Relatório final de uma força-tarefa federal, obtido por ISTOÉ, revelou que uma quadrilha composta por funcionários do Ministério do Trabalho tem agido em todo o País para fraudar recursos do seguro desemprego
Quadrilhas organizadas por servidores do próprio Ministério do Trabalho montaram um esquema para surrupiar o dinheiro destinado a proteger os trabalhadores desempregados. Foi o que concluiu um pente-fino realizado desde janeiro por uma força-tarefa criada pela pasta. Nos últimos dias, depois de oito meses de trabalho, um relatório foi entregue ao ministro Ronaldo Nogueira. Segundo o documento, mais de 35 mil benefícios haviam sido concedidos de maneira ilegal. Os pagamentos irregulares chegaram a R$ 174,5 milhões. Segundo o ministro, já foi determinado o bloqueio dos proventos, o que gerou uma economia de R$ 541,3 milhões. O golpe, se não identificado, causaria um prejuízo aos cofres públicos de R$ 1 bilhão até o fim deste ano.
Funcionários do alto escalão do Ministério, do Sistema Nacional de Emprego (SINE) e trabalhadores terceirizados do órgão são suspeitos de participação nas fraudes e estão na mira da Polícia Federal nos casos que envolvem o maior volume de recursos desviados.
Todos os ocupantes desses cargos chegaram lá por indicação política e, se não estiveram envolvidos nas irregularidades, no mínimo, fizeram vista grossa e deixaram a sangria correr à solta. O dramático, segundo investigadores, é que a omissão ou participação abrange autoridades federais, governadores e prefeitos de todos os partidos.
Loteamento político Os números desse desvio são eloquentes. Os membros da Força Tarefa, e da equipe do ministro, não se atrevem a estimar o volume de recursos que foram desviados ao longo de anos e décadas. A Polícia Federal já tem provas contra dezenas de funcionários públicos e de terceirizados que participam do roubo do dinheiro público que deveria ter sido destinado a trabalhadores desempregados. Mas a esmagadora maioria desses servidores ainda não foi presa nem exonerada para não atrapalhar as investigações. Antes, a PF quer conhecer a extensão das quadrilhas e seus principais cabeças. Pelo esquema, os documentos de liberação dos seguros eram adulterados, com o uso de CPFs falsos de pessoas inexistentes.

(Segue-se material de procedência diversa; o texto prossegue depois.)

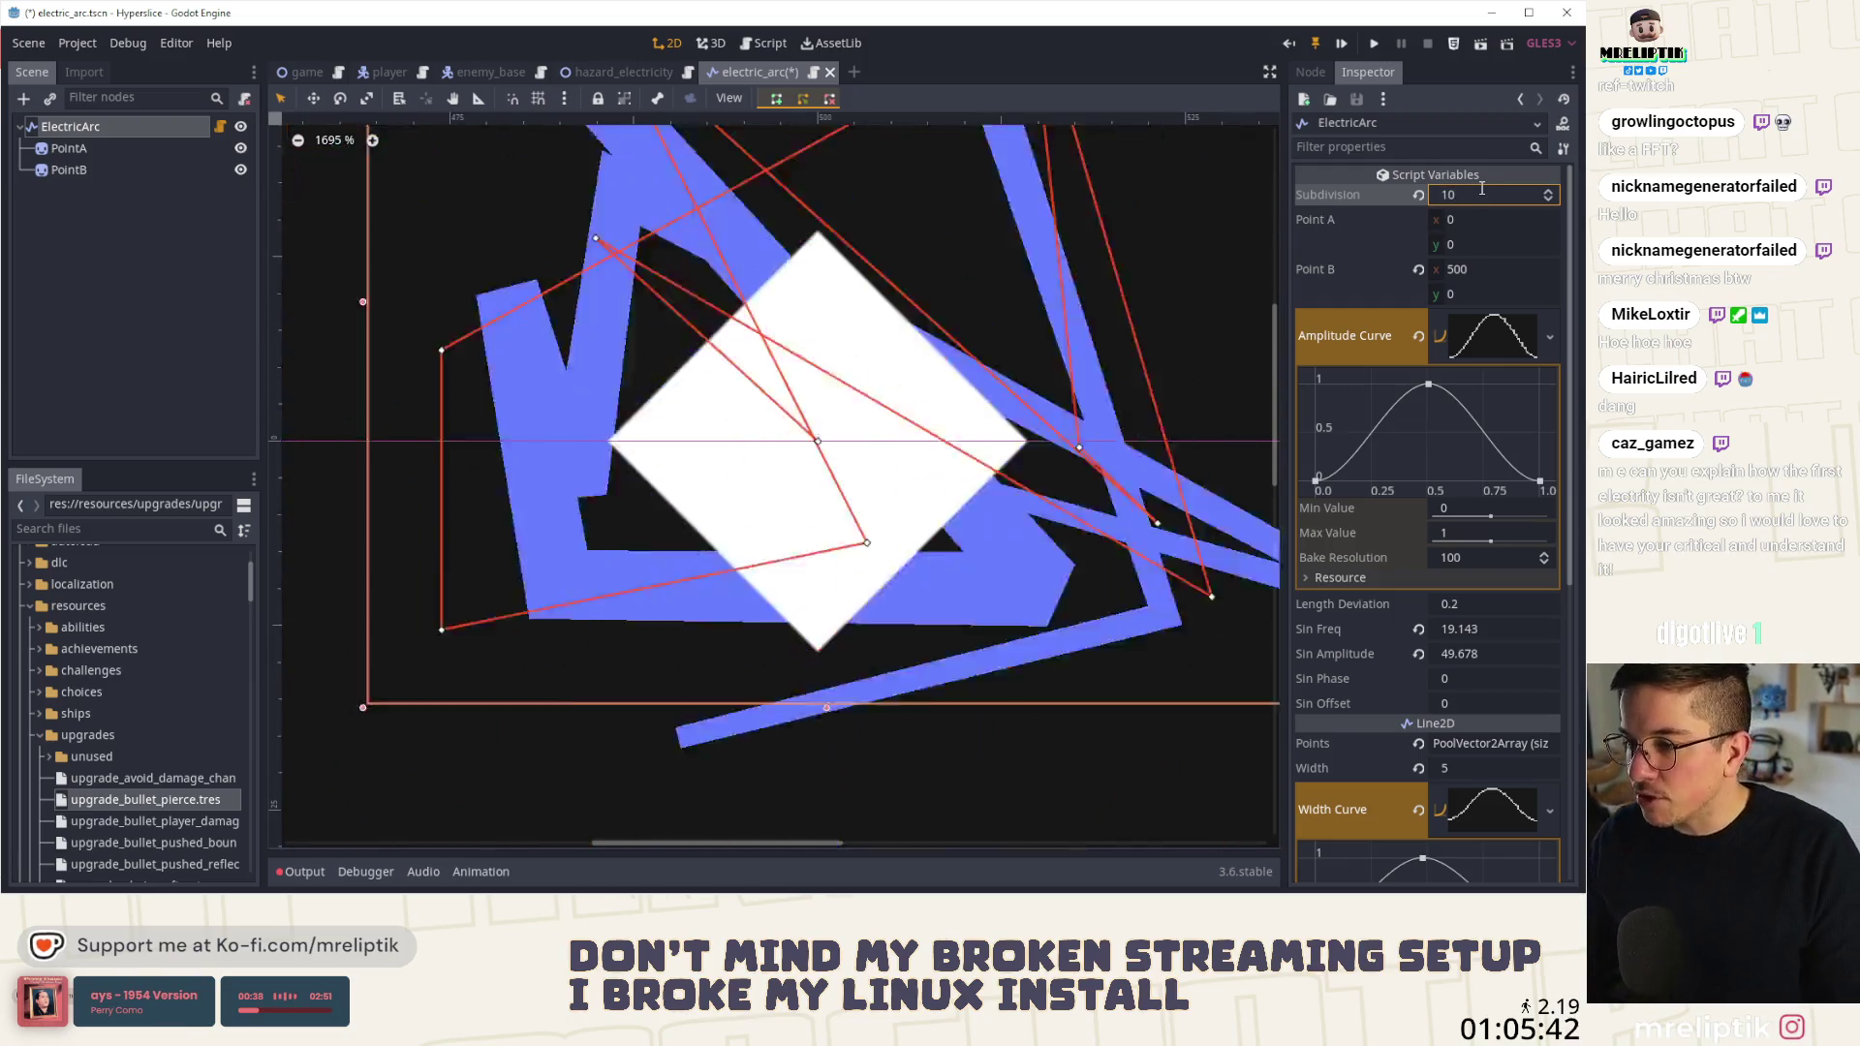
scroll(972, 557, down, 5)
scroll(819, 556, right, 3)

Somente um funcionário envolvido no escândalo estava tentando desviar R$ 19 milhões do seguro-desemprego
O caso mais escandaloso da falcatrua acontece na unidade do Ministério do Trabalho no Maranhão, onde foram detectados 12.851 pedidos de seguro-desemprego fraudulentos, sendo 9.550 na capital São Luís e 2.829 no município de Caxias. Também chama a atenção dos investigadores da Corregedoria do Ministério e da PF a situação encontrada em estados menores, como Alagoas, onde foram registradas 2.827 fraudes, e Goiás, com 2.652 irregularidades comprovadas. Esses números são, proporcionalmente, mais representativos dos registrados em São Paulo, por exemplo. Entre os paulistas foram descobertas 6.267 fraudes no estado, sendo 3.396 na capital e o restante no interior. Os municípios de Poá, Barueri e Ribeirão Pires registraram grande incidência e chamou a atenção dos policiais.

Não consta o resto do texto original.